* **Work to complete**: Print the source text of every row below verbatim, without changing a single character.

* **Data records**:
# # # #

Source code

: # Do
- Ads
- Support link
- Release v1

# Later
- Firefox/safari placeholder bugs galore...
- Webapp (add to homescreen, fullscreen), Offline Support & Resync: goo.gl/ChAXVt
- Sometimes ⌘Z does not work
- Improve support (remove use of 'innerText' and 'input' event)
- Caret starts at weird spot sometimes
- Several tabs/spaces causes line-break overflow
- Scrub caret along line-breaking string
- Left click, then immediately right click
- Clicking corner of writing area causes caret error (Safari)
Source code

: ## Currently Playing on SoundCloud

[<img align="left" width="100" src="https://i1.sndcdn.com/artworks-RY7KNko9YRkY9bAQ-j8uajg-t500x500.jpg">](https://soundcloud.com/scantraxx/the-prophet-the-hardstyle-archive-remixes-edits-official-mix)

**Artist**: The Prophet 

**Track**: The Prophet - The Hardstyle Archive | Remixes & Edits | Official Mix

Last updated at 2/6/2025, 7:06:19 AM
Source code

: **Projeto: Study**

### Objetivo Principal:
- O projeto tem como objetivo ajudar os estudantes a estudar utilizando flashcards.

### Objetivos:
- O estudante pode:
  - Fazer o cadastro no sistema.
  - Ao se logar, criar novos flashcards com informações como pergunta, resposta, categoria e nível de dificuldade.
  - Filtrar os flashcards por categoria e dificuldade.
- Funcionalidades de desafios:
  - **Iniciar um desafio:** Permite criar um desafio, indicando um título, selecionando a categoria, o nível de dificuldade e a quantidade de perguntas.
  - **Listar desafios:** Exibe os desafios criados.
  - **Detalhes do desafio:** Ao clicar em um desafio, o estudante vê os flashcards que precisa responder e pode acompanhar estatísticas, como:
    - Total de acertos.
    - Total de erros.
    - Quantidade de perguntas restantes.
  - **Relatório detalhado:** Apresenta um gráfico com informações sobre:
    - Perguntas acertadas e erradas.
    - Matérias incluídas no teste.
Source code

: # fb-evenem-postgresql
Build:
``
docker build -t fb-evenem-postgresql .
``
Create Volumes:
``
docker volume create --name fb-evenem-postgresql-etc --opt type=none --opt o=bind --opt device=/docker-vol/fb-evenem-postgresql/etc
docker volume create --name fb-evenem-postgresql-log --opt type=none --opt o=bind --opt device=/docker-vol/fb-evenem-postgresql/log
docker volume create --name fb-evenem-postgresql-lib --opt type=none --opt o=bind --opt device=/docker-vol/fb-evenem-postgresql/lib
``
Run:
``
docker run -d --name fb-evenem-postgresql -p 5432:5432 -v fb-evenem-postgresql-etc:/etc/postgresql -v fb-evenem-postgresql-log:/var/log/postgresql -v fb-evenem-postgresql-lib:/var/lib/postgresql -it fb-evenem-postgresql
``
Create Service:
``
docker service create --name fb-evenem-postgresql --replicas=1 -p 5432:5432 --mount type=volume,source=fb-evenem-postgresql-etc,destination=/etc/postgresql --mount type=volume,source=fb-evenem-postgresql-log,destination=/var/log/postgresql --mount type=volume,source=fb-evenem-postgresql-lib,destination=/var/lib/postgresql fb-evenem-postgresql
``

# # # #

* **Response below**:
Source code

: # Do
- Ads
- Support link
- Release v1

# Later
- Firefox/safari placeholder bugs galore...
- Webapp (add to homescreen, fullscreen), Offline Support & Resync: goo.gl/ChAXVt
- Sometimes ⌘Z does not work
- Improve support (remove use of 'innerText' and 'input' event)
- Caret starts at weird spot sometimes
- Several tabs/spaces causes line-break overflow
- Scrub caret along line-breaking string
- Left click, then immediately right click
- Clicking corner of writing area causes caret error (Safari)
Source code

: ## Currently Playing on SoundCloud

[<img align="left" width="100" src="https://i1.sndcdn.com/artworks-RY7KNko9YRkY9bAQ-j8uajg-t500x500.jpg">](https://soundcloud.com/scantraxx/the-prophet-the-hardstyle-archive-remixes-edits-official-mix)

**Artist**: The Prophet 

**Track**: The Prophet - The Hardstyle Archive | Remixes & Edits | Official Mix

Last updated at 2/6/2025, 7:06:19 AM
Source code

: **Projeto: Study**

### Objetivo Principal:
- O projeto tem como objetivo ajudar os estudantes a estudar utilizando flashcards.

### Objetivos:
- O estudante pode:
  - Fazer o cadastro no sistema.
  - Ao se logar, criar novos flashcards com informações como pergunta, resposta, categoria e nível de dificuldade.
  - Filtrar os flashcards por categoria e dificuldade.
- Funcionalidades de desafios:
  - **Iniciar um desafio:** Permite criar um desafio, indicando um título, selecionando a categoria, o nível de dificuldade e a quantidade de perguntas.
  - **Listar desafios:** Exibe os desafios criados.
  - **Detalhes do desafio:** Ao clicar em um desafio, o estudante vê os flashcards que precisa responder e pode acompanhar estatísticas, como:
    - Total de acertos.
    - Total de erros.
    - Quantidade de perguntas restantes.
  - **Relatório detalhado:** Apresenta um gráfico com informações sobre:
    - Perguntas acertadas e erradas.
    - Matérias incluídas no teste.
Source code

: # fb-evenem-postgresql
Build:
``
docker build -t fb-evenem-postgresql .
``
Create Volumes:
``
docker volume create --name fb-evenem-postgresql-etc --opt type=none --opt o=bind --opt device=/docker-vol/fb-evenem-postgresql/etc
docker volume create --name fb-evenem-postgresql-log --opt type=none --opt o=bind --opt device=/docker-vol/fb-evenem-postgresql/log
docker volume create --name fb-evenem-postgresql-lib --opt type=none --opt o=bind --opt device=/docker-vol/fb-evenem-postgresql/lib
``
Run:
``
docker run -d --name fb-evenem-postgresql -p 5432:5432 -v fb-evenem-postgresql-etc:/etc/postgresql -v fb-evenem-postgresql-log:/var/log/postgresql -v fb-evenem-postgresql-lib:/var/lib/postgresql -it fb-evenem-postgresql
``
Create Service:
``
docker service create --name fb-evenem-postgresql --replicas=1 -p 5432:5432 --mount type=volume,source=fb-evenem-postgresql-etc,destination=/etc/postgresql --mount type=volume,source=fb-evenem-postgresql-log,destination=/var/log/postgresql --mount type=volume,source=fb-evenem-postgresql-lib,destination=/var/lib/postgresql fb-evenem-postgresql
``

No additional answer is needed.